_WHAT NEEDS TO BE DONE_:
Find the line containing "193 180 5744". Retype it and every line after it through the end of the entries, exactly as written, with nothing added.

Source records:

Segment Open

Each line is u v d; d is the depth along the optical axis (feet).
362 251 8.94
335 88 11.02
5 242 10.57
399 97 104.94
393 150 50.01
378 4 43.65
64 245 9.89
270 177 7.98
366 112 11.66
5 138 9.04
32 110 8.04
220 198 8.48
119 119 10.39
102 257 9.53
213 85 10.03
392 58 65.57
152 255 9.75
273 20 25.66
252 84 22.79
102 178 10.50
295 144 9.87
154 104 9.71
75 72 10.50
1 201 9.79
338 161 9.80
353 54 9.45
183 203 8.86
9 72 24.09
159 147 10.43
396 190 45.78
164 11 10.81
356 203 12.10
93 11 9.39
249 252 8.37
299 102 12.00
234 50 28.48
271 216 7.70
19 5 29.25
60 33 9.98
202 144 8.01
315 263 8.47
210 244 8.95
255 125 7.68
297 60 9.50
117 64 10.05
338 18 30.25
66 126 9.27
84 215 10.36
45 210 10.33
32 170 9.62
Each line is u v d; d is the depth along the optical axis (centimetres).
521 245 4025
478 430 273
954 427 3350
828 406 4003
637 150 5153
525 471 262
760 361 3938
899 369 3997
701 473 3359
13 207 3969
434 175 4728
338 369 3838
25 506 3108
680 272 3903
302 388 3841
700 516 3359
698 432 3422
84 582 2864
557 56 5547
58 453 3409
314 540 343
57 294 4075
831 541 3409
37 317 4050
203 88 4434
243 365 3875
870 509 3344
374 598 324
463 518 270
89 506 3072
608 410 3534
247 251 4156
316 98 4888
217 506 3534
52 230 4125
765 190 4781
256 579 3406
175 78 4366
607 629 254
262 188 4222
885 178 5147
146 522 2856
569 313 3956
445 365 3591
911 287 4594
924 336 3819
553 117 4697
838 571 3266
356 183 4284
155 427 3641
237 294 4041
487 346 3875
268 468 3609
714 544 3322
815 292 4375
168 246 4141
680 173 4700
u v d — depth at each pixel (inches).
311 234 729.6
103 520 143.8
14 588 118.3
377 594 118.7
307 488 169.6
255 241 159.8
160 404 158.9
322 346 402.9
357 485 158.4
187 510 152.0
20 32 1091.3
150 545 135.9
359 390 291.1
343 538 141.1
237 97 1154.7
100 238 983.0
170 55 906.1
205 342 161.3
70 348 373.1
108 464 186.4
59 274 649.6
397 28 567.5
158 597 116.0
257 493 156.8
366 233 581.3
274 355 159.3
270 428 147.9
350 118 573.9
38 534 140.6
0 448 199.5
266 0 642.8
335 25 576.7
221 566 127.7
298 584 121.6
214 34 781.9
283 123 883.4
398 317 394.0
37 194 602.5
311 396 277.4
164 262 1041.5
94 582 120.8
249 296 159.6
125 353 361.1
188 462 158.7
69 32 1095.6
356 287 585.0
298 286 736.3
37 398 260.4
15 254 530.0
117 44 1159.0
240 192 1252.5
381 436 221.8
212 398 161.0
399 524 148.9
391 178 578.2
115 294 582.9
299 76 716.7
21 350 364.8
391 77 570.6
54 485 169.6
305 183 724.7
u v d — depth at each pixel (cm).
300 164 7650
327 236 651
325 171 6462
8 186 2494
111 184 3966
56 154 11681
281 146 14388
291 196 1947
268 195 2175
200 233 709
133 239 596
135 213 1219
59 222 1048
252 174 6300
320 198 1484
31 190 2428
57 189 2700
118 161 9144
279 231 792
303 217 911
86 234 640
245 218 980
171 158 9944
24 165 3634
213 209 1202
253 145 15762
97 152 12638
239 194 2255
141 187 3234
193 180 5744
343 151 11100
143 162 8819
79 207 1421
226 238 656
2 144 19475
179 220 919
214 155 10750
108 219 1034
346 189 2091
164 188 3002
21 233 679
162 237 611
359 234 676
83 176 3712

Segment Closed

_WRITTEN RESPONSE_:
193 180 5744
343 151 11100
143 162 8819
79 207 1421
226 238 656
2 144 19475
179 220 919
214 155 10750
108 219 1034
346 189 2091
164 188 3002
21 233 679
162 237 611
359 234 676
83 176 3712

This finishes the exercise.